Une semaine du petit elfe Ferme-l'œil
Dans le monde entier, il n'est personne qui sache autant d'histoires que Ole Ferme-l'œil. Lui, il sait raconter....
Vers le soir, quand les enfants sont assis sagement à table ou sur leur petit tabouret, Ole Ferme-l'œil arrive, il monte sans bruit l'escalier —il marche sur ses bas—il ouvre doucement la porte et pfutt! il jette du lait doux dans les yeux des enfants, un peu seulement, mais assez cependant pour qu'ils ne puissent plus tenir les yeux ouverts ni par conséquent le voir; il se glisse juste derrière eux et leur souffle dans la nuque, alors leur tête devient lourde, lourde—mais ça ne fait aucun mal, car Ole Ferme-l'œil ne veut que du bien aux enfants—il veut seulement qu'ils se tiennent tranquilles, et ils le sont surtout quand on les a mis au lit.

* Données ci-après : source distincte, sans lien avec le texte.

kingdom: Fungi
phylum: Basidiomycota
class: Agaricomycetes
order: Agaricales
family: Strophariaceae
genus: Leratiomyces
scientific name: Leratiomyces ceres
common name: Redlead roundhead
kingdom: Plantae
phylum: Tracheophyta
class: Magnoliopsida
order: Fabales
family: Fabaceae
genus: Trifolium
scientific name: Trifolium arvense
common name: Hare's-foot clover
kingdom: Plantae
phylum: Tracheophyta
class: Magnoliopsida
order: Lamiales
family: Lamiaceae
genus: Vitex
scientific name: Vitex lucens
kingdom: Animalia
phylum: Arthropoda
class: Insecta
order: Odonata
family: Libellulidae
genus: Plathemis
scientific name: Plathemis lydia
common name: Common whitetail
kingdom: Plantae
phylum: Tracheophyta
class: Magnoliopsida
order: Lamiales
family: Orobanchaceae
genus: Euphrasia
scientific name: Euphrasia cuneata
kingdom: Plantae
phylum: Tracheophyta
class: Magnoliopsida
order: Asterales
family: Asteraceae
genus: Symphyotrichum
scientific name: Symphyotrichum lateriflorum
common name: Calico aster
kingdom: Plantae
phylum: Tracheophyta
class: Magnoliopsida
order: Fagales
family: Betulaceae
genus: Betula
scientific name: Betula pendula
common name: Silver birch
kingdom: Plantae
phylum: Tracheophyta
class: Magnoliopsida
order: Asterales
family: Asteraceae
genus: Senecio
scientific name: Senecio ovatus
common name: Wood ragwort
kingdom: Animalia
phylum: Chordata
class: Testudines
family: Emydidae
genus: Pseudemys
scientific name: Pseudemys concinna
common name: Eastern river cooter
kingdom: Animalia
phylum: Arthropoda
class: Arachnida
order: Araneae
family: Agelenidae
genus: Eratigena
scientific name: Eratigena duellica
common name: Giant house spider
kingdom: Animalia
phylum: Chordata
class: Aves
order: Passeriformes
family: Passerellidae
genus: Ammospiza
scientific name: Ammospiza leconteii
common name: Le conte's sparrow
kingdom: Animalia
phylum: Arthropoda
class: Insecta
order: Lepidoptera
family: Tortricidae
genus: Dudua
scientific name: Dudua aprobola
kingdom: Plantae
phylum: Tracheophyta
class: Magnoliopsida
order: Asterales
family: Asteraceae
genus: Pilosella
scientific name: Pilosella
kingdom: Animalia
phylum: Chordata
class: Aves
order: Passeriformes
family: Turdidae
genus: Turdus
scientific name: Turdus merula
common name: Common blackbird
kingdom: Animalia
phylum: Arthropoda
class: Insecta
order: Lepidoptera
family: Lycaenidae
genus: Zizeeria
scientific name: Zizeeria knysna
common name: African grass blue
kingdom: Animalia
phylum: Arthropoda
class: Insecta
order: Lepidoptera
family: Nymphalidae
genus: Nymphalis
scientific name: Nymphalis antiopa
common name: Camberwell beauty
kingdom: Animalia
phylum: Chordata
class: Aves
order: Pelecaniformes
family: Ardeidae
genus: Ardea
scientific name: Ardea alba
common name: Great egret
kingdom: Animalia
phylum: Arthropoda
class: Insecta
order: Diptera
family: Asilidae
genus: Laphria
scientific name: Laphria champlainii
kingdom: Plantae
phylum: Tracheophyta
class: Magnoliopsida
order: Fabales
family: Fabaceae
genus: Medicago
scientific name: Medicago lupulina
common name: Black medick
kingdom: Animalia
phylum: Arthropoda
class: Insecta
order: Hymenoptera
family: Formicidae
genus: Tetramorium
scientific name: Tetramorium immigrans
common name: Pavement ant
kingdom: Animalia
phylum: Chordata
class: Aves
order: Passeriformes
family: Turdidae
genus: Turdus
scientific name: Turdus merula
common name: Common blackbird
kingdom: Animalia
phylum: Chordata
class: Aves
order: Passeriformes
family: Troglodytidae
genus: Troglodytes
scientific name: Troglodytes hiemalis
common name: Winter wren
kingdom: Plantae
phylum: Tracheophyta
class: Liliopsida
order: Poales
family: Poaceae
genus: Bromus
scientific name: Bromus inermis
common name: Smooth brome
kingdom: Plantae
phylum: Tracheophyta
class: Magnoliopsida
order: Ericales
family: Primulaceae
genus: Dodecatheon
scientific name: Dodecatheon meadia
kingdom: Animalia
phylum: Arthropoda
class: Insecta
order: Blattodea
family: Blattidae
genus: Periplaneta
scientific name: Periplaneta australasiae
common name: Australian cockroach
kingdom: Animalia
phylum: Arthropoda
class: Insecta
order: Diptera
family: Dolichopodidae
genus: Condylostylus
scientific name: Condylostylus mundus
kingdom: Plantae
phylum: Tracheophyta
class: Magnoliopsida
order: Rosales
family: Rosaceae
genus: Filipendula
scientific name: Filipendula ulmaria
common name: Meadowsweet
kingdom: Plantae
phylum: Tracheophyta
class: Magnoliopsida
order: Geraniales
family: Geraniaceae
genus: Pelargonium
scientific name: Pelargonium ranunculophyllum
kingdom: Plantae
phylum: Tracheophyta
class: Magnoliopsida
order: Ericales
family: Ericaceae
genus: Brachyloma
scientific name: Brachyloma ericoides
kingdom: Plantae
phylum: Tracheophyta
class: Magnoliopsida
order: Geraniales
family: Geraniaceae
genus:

Quand les enfants dorment, Ole Ferme-l'œil s'assied sur leur lit. Il est bien habillé, son habit est de soie, mais il est impossible d'en dire la couleur, il semble vert, rouge ou bleu selon qu'il se tourne, il tient un parapluie sous chaque bras, l'un décoré d'images et celui-là il l'ouvre au-dessus des enfants sages qui rêvent alors toute la nuit des histoires ravissantes, et sur l'autre parapluie il n'y a rien. Il l'ouvre au-dessus des enfants méchants, alors ils dorment si lourdement que le matin en s'éveillant ils n'ont rien rêvé du tout.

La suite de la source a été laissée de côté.